Re: [PATCH v2 0/4] cxl: Consolidate cxlmd->endpoint accessing

From: Dave Jiang

Date: Mon Mar 16 2026 - 13:57:35 EST




On 3/14/26 12:06 AM, Li Ming wrote:
> Currently, CXL subsystem implementation has some functions that may
> access CXL memdev's endpoint before the endpoint initialization
> completed or without checking the CXL memdev endpoint validity.
> This patchset fixes three scenarios as above description.
>
> 1. cxl_dpa_to_region() is possible to access an invalid CXL memdev
> endpoint.
> there are two scenarios that can trigger this issue:
> a. memdev poison injection/clearing debugfs interfaces:
> devm_cxl_add_endpoint() is used to register CXL memdev endpoint
> and update cxlmd->endpoint from -ENXIO to the endpoint structure.
> memdev poison injection/clearing debugfs interfaces are registered
> before devm_cxl_add_endpoint() is invoked in cxl_mem_probe().
> There is a small window where user can use the debugfs interfaces
> to access an invalid endpoint.
> b. cxl_event_config() in the end of cxl_pci_probe():
> cxl_event_config() invokes cxl_mem_get_event_record() to get
> remain event logs from CXL device during cxl_pci_probe().
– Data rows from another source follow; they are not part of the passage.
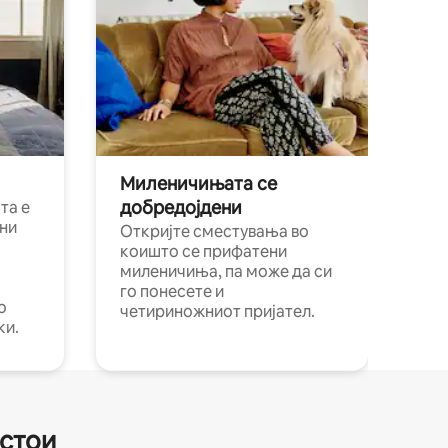
Миленичињата се
добредојдени
та е
ни
Откријте сместувања во
коишто се прифатени
миленичиња, па може да си
го понесете и
о
четириножниот пријател.
ки.
естои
If CXL
> memdev probing failed before that, it is also possible to access
> an invalid endpoint.
> To fix these two cases, cxl_dpa_to_region() requires callers holding
> CXL memdev lock to access it and check if CXL memdev driver bingding
> status. Holding CXL memdev lock ensures that CXL memdev probing has
> completed, and if CXL memdev driver is bound, it will mean
> cxlmd->endpoint is valid. (PATCH #1-#3)
>
> 2. cxl_reset_done() callback in cxl_pci module.
> cxl_reset_done() callback also accesses cxlmd->endpoint without any
> checking. If CXL memdev probing fails, then cxl_reset_done() is
> called by PCI subsystem, it will access an invalid endpoint. The
> solution is adding a CXL memdev driver binding status inside
> cxl_reset_done(). (PATCH #4)
>
> ---
> Changes in v2:
> - Move hoding CXL memdev lock to cxl_debugfs_poison_inject/clear(). (Alison)
> - Drop device_lock_assert() in cxl_inject/clear_poison_locked(). (Alison)
> - Remove device_lock_assert() in cxl_dpa_to_region() to remove patch
> "cxl/region: Hold memdev lock during region poison injection/clear". (Alison)
> - Squash patch "cxl/pci: Hold memdev lock in cxl_event_trace_record()"
> and patch "cxl/region: Ensure endpoint is valid in cxl_dpa_to_region()". (Dan & Dave)
> - Remove patch "cxl/port: Reset cxlmd->endpoint to -ENXIO by default".
> - Link to v1: https://lore.kernel.org/r/20260310-fix_access_endpoint_without_drv_check-v1-0-94fe919a0b87@xxxxxxxxxxxx
>
> ---
> Li Ming (4):
> driver core: Add conditional guard support for device_lock()
> cxl/memdev: Hold memdev lock during memdev poison injection/clear
> cxl/pci: Hold memdev lock in cxl_event_trace_record()
> cxl/pci: Check memdev driver binding status in cxl_reset_done()
>
> drivers/cxl/core/mbox.c | 5 +++--
> drivers/cxl/core/region.c | 8 +++++---
> drivers/cxl/cxlmem.h | 2 +-
> drivers/cxl/mem.c | 10 ++++++++++
> drivers/cxl/pci.c | 3 +++
> include/linux/device.h | 1 +
> 6 files changed, 23 insertions(+), 6 deletions(-)
> ---
> base-commit: 11439c4635edd669ae435eec308f4ab8a0804808
> change-id: 20260308-fix_access_endpoint_without_drv_check-f2e6ff4bdc48

Applied to cxl/next
43e4c205197e cxl/pci: Check memdev driver binding status in cxl_reset_done()
11ce2524b7f3 cxl/pci: Hold memdev lock in cxl_event_trace_record()
b227d1faed0a cxl/memdev: Hold memdev lock during memdev poison injection/clear
e5564e392075 Merge tag 'device_lock_cond_guard-7.1-rc1' into for-7.1/cxl-consolidate-endpoint

>
> Best regards,